§ **WHAT YOU WILL DO**
Update the forum thread below by restating the passage starting at "91 audi V8 with" and ending at "of an undertaking.", with "engine" changed to "motor".

§ **TEXT FOR ANALYSIS**
[Start of section]

# is this to much to pay for this engine?



## NFS (Jan 30, 2005)

91 audi V8 with 80+K with ecu and wire harnes for $882.00
is this too much for this engine
plz help.


----------



## Twistedaudi (Jan 6, 2005)

*Re: is this to much to pay for this engine? (NFS)*

What is it that you want? The price isn't Bad, its no steal, I dont believe.... Then againI dont know Audi V8's too well. Is this for a project? Or for an actual V8 car? Its incredibly importantto find aout about the timing belt. MUST be changed at or before 100k... and that, as I understand it, is a hell of an undertaking.
A quick ebay search found: http://cgi.ebay.com/ebaymotors...WD1V 
The motor has 150k, but you may find it more appropriate for what you're doing. I dont know anything about the motor, seller, etc, but ifyou're trying to save as little cash as possible, that might be with a shot. Also, while I find it unlikely your local guy will have one, never hurts to cvheck out the local Auto recycler, see what they've got for inventory.

[End of section]

§ **STORED DATA**
[Start of section]

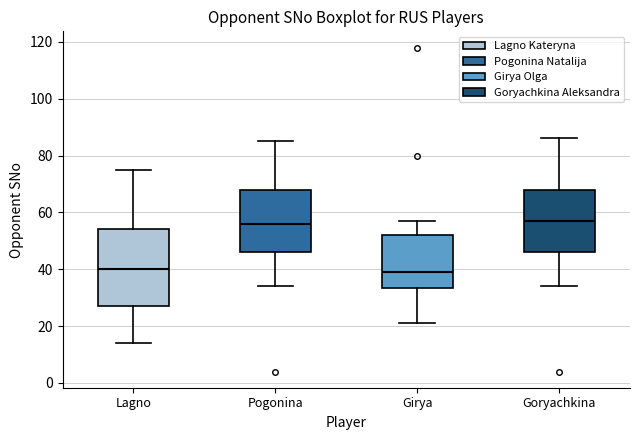

Where does the lower whisker of the box for Goryachkina end on the y-axis? The values are not printed on the chart, so give them approximately, as read against the axis.

34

[End of section]

§ **RESPONSE BOX**
91 audi V8 with 80+K with ecu and wire harnes for $882.00
is this too much for this motor
plz help.


----------



## Twistedaudi (Jan 6, 2005)

*Re: is this to much to pay for this motor? (NFS)*

What is it that you want? The price isn't Bad, its no steal, I dont believe.... Then againI dont know Audi V8's too well. Is this for a project? Or for an actual V8 car? Its incredibly importantto find aout about the timing belt. MUST be changed at or before 100k... and that, as I understand it, is a hell of an undertaking.